Stored data:

▬▬▬

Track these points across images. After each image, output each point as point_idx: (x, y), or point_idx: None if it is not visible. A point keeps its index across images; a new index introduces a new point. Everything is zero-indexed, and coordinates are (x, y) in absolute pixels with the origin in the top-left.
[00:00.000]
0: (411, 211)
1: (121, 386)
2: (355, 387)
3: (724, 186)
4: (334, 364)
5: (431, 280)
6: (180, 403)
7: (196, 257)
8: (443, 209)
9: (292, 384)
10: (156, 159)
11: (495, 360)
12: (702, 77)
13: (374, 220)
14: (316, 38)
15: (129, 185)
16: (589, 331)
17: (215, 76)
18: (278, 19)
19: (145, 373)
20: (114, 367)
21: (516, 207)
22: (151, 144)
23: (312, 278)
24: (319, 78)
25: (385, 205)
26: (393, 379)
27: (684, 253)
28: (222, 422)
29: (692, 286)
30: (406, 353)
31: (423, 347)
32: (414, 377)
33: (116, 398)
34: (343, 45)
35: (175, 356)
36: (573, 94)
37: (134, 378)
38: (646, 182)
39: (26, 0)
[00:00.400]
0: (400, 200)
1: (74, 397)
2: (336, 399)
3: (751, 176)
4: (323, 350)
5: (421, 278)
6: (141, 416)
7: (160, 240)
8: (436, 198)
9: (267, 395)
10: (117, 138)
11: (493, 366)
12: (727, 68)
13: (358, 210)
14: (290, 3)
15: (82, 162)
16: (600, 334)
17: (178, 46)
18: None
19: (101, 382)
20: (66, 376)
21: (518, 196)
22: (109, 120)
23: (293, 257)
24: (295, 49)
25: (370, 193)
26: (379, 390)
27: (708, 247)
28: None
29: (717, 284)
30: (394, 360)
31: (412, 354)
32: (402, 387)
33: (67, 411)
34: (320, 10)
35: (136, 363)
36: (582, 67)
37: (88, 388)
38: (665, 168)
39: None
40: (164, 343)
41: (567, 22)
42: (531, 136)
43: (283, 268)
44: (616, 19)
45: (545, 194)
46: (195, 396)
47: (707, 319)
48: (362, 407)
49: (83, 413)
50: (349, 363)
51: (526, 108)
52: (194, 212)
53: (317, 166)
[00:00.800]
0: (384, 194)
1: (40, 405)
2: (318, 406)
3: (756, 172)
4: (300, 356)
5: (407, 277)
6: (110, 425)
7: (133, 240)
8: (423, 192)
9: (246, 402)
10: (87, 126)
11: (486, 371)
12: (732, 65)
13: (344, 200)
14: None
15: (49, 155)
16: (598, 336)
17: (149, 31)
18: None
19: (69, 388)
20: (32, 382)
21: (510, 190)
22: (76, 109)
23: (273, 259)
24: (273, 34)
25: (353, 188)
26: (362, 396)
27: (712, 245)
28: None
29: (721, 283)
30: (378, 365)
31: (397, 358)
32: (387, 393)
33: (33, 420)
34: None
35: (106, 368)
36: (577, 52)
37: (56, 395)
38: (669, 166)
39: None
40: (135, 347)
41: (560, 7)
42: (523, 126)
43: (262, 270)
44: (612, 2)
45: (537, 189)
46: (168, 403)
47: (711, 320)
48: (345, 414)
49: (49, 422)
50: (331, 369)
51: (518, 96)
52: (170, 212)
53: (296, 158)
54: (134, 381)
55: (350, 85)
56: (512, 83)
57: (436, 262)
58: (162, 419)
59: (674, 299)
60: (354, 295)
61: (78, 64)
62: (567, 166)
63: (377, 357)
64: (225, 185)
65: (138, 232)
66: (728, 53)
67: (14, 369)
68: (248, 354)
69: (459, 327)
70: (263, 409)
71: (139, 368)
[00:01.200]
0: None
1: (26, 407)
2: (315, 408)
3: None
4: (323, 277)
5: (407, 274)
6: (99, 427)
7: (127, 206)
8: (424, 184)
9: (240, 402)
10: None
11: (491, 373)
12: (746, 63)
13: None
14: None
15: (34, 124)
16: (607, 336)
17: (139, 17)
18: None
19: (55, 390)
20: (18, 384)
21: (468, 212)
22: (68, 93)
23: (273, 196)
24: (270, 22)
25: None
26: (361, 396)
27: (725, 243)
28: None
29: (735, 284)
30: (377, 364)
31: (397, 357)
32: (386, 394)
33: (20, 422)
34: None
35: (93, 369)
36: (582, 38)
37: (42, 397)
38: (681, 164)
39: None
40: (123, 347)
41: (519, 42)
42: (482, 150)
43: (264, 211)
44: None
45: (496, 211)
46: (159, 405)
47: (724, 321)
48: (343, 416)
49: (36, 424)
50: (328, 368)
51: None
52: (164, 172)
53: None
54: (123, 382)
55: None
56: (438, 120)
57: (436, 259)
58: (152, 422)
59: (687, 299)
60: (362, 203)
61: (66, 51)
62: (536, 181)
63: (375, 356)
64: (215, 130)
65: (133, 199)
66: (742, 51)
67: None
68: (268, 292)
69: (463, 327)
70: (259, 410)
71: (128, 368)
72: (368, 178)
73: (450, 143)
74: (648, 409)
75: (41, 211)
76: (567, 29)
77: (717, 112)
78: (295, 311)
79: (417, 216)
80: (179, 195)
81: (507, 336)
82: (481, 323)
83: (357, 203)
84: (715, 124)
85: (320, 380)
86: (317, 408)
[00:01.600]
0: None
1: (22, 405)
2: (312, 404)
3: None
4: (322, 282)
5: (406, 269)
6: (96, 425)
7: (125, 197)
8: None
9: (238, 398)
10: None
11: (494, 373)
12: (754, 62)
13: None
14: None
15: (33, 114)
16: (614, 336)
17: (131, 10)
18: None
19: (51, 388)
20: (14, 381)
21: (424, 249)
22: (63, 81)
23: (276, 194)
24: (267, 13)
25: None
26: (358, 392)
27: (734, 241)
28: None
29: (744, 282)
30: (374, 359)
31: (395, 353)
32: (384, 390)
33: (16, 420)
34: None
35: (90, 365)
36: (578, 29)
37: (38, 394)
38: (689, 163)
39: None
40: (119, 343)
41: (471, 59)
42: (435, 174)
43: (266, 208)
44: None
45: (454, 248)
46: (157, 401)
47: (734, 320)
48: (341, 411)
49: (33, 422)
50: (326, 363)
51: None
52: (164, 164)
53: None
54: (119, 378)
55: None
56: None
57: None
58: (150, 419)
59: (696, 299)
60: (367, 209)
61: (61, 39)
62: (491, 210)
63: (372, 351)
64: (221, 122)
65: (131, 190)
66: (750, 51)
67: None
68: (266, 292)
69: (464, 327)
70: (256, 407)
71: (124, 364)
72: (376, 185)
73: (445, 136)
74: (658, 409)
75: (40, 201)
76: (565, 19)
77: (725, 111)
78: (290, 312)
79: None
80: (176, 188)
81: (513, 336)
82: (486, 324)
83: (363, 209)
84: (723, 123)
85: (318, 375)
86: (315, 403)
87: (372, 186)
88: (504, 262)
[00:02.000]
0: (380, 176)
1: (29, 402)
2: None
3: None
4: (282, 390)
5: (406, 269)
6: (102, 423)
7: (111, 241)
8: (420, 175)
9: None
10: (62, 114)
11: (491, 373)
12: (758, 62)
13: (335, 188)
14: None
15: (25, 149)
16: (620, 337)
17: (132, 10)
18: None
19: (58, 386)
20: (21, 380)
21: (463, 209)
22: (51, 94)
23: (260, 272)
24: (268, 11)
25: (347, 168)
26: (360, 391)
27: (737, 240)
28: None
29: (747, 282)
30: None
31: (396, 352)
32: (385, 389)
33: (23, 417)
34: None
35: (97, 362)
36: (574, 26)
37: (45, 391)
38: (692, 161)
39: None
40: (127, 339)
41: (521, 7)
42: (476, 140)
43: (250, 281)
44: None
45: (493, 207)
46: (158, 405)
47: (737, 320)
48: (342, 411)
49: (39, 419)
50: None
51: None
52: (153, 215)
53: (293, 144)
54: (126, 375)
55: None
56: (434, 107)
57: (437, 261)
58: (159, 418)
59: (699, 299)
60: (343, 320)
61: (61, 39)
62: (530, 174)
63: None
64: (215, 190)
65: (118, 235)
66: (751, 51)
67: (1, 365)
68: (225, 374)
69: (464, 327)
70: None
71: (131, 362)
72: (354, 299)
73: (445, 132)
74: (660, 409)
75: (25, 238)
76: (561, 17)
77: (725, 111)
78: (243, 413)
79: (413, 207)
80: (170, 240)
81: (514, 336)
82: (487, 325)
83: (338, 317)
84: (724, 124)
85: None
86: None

▬▬▬

**Exercise objective:** Please return only the lines above, starting at the line that has "37: (134, 378)" and ending at the line that has "53: (317, 166)", keeping both and leaving each one unchanged.

**The answer:**
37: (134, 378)
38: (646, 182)
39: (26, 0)
[00:00.400]
0: (400, 200)
1: (74, 397)
2: (336, 399)
3: (751, 176)
4: (323, 350)
5: (421, 278)
6: (141, 416)
7: (160, 240)
8: (436, 198)
9: (267, 395)
10: (117, 138)
11: (493, 366)
12: (727, 68)
13: (358, 210)
14: (290, 3)
15: (82, 162)
16: (600, 334)
17: (178, 46)
18: None
19: (101, 382)
20: (66, 376)
21: (518, 196)
22: (109, 120)
23: (293, 257)
24: (295, 49)
25: (370, 193)
26: (379, 390)
27: (708, 247)
28: None
29: (717, 284)
30: (394, 360)
31: (412, 354)
32: (402, 387)
33: (67, 411)
34: (320, 10)
35: (136, 363)
36: (582, 67)
37: (88, 388)
38: (665, 168)
39: None
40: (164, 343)
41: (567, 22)
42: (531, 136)
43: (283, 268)
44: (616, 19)
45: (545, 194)
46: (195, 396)
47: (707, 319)
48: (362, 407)
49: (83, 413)
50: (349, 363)
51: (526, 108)
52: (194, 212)
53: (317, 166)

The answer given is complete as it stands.